Pixel coordinate listings

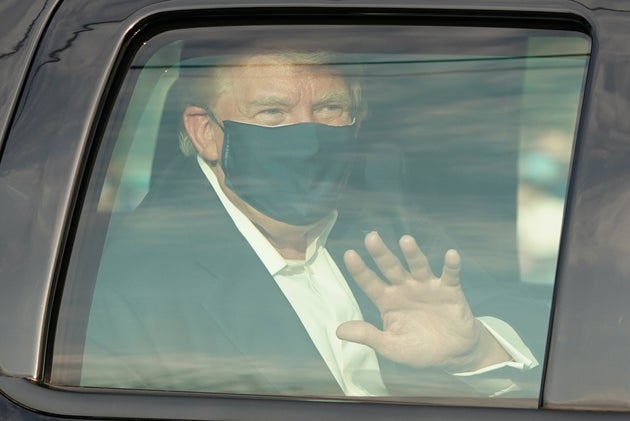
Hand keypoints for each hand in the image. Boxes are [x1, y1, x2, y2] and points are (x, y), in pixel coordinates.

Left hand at [336, 231, 509, 371]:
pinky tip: (451, 255)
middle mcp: (405, 288)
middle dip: (381, 253)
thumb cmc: (418, 348)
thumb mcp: (390, 346)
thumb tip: (338, 331)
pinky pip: (450, 275)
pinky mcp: (449, 290)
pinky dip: (451, 265)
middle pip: (390, 267)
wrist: (452, 353)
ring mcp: (427, 287)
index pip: (370, 283)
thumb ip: (368, 336)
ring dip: (412, 254)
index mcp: (387, 300)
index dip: (360, 270)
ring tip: (406, 240)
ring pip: (418, 266)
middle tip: (371, 238)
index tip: (349, 254)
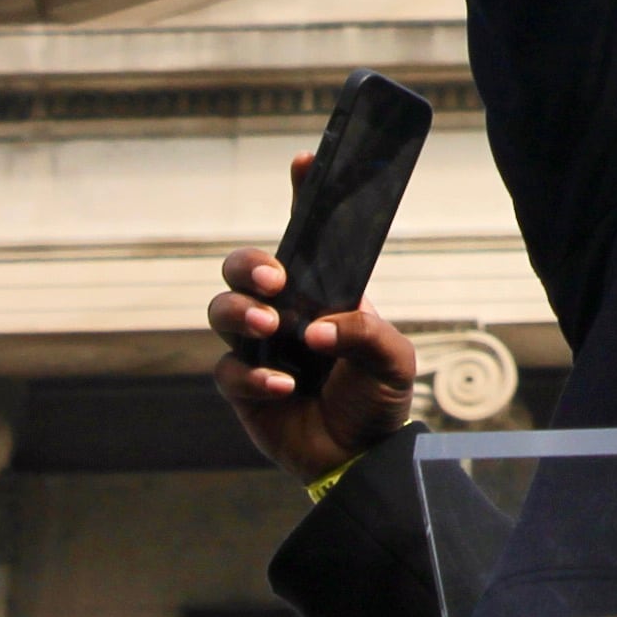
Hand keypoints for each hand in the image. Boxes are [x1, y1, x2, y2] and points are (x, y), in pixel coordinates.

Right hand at [207, 154, 419, 480]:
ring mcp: (259, 347)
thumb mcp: (393, 359)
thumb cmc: (378, 395)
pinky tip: (283, 385)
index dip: (302, 195)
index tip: (305, 161)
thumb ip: (365, 335)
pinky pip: (229, 371)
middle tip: (274, 279)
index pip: (307, 236)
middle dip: (248, 264)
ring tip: (270, 326)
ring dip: (241, 312)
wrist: (362, 455)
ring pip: (222, 310)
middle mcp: (284, 311)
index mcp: (323, 291)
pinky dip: (252, 376)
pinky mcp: (243, 387)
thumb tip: (318, 330)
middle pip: (243, 268)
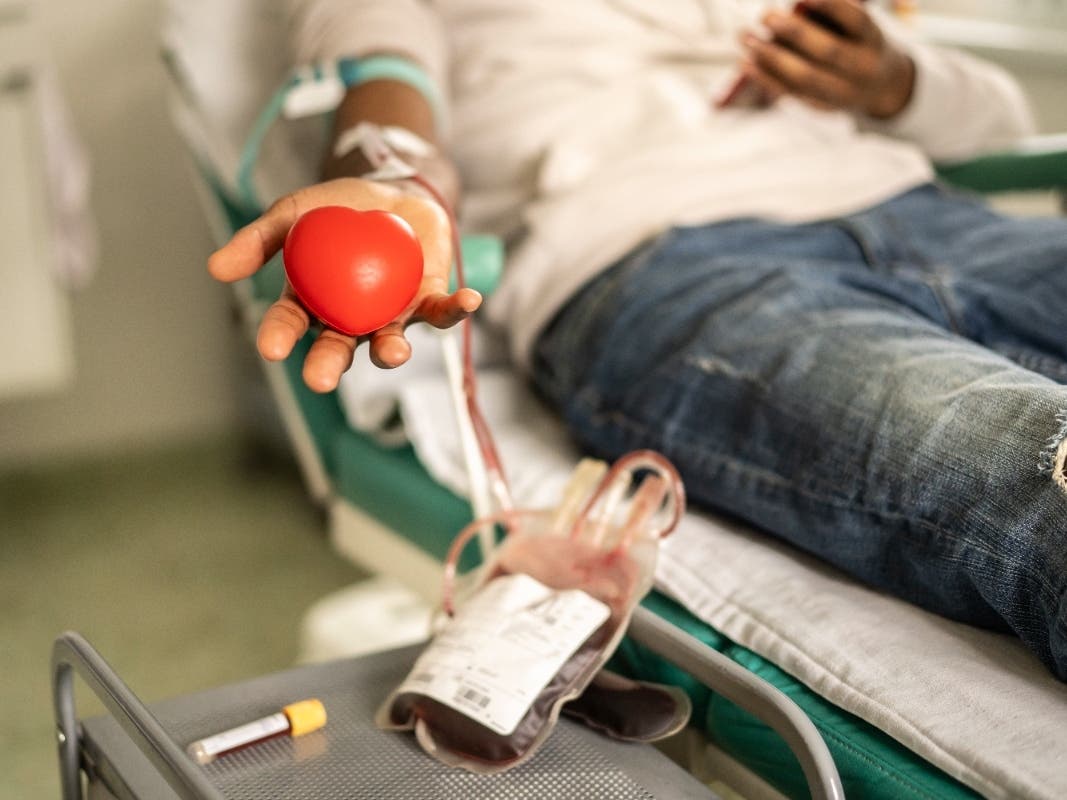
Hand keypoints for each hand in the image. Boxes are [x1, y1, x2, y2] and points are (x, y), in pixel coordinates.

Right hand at [208, 177, 481, 392]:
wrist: (392, 191)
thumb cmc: (339, 207)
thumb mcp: (294, 212)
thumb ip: (258, 238)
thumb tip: (215, 268)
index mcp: (312, 303)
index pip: (289, 324)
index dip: (280, 338)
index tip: (271, 348)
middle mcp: (350, 320)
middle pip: (337, 348)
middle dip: (328, 366)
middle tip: (319, 380)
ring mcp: (390, 316)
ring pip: (389, 342)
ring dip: (391, 351)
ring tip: (391, 352)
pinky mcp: (427, 302)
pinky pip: (441, 313)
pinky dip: (456, 310)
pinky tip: (468, 302)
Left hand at [739, 0, 914, 118]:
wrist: (879, 88)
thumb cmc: (857, 42)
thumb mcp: (854, 25)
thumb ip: (831, 15)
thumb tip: (794, 7)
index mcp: (873, 39)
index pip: (856, 21)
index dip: (832, 7)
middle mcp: (862, 67)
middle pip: (828, 51)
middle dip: (795, 32)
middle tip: (766, 15)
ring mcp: (842, 91)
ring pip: (805, 76)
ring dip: (771, 56)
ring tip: (745, 36)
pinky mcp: (821, 106)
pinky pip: (791, 93)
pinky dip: (765, 78)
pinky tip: (745, 63)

* [WHAT IS EXPECTED] Please reproduce the entries above line by line, exactly, leaving out each image.

* [RESPONSE AREA]
Hand keypoints for each hand in the image. Boxes are [x1, y1, x2, y2] and points are (x, y), in pixel coordinates.

Left hand at [336, 231, 509, 371]:
pinky tip: (451, 255)
middle mcp: (405, 288)
middle dip: (381, 253)
thumb cmc: (418, 348)
thumb mcp: (390, 346)
thumb tip: (338, 331)
pinky pip: (450, 275)
pinky mcp: (449, 290)
pinky dip: (451, 265)
middle pip: (390, 267)
wrist: (452, 353)
ring mcp: (427, 287)
index pip: (370, 283)
thumb ip: (368, 336)
ring dip: (412, 254)
index mcp: (387, 300)
index dip: (360, 270)
ring tip: (406, 240)
ring pip: (418, 266)
middle tip: (371, 238)
index tip: (349, 254)
Hand keypoints for each hand in the image. Boxes are [x1, y1, x2, y2] and points are (x, y), in pixel coordinates.

Right hand at [207, 154, 419, 480]:
ring mcp: (259, 347)
thumb mcp: (393, 359)
thumb cmc: (378, 395)
pinky tip: (283, 385)
index dip: (302, 195)
index tip: (305, 161)
thumb ip: (365, 335)
pinky pip: (229, 371)
middle tip: (274, 279)
index pip: (307, 236)
middle dip: (248, 264)
ring tip: (270, 326)
ring dip: (241, 312)
wrist: (362, 455)
ring pip: (222, 310)
middle mcp: (284, 311)
index mcp: (323, 291)
pinky dip: (252, 376)
pinky mcp: (243, 387)
thumb tip: (318, 330)
middle pip: (243, 268)
Hand keypoints for each hand in the image. Boxes are [x1, y1, x2, y2] and points are (x, y), in pixel coordinates.

Right hand at [208, 177, 481, 392]:
wrist: (392, 191)
thumb cmc: (339, 207)
thumb mcp: (294, 212)
thumb ip: (258, 238)
thumb tip: (215, 268)
index mcp: (312, 303)
index pip: (289, 324)
index dip: (280, 338)
index tip: (271, 348)
middle mcp: (350, 320)
middle pip: (337, 348)
middle dip: (328, 366)
middle tip: (319, 380)
ring mcp: (390, 316)
ring pip: (389, 342)
ring dip: (391, 351)
ring tip: (391, 352)
pinky mcp: (427, 302)
pinky pip: (441, 313)
pinky dip: (456, 310)
pinky tip: (468, 302)
Left hand at [739, 0, 914, 118]:
wrist: (879, 88)
thumb cmc: (857, 42)
thumb mcp: (854, 25)
thumb ip: (831, 15)
thumb tip: (794, 7)
index mcp: (873, 39)
index pip: (856, 21)
index dip: (832, 7)
middle mcp: (862, 67)
middle pip: (828, 51)
middle dip: (795, 32)
middle tip: (766, 15)
ring mcp: (842, 91)
ring pip: (805, 76)
ring dip: (771, 56)
ring tip: (745, 36)
pinky mcp: (821, 106)
pinky pip: (791, 93)
pinky dip: (765, 78)
pinky tip: (745, 63)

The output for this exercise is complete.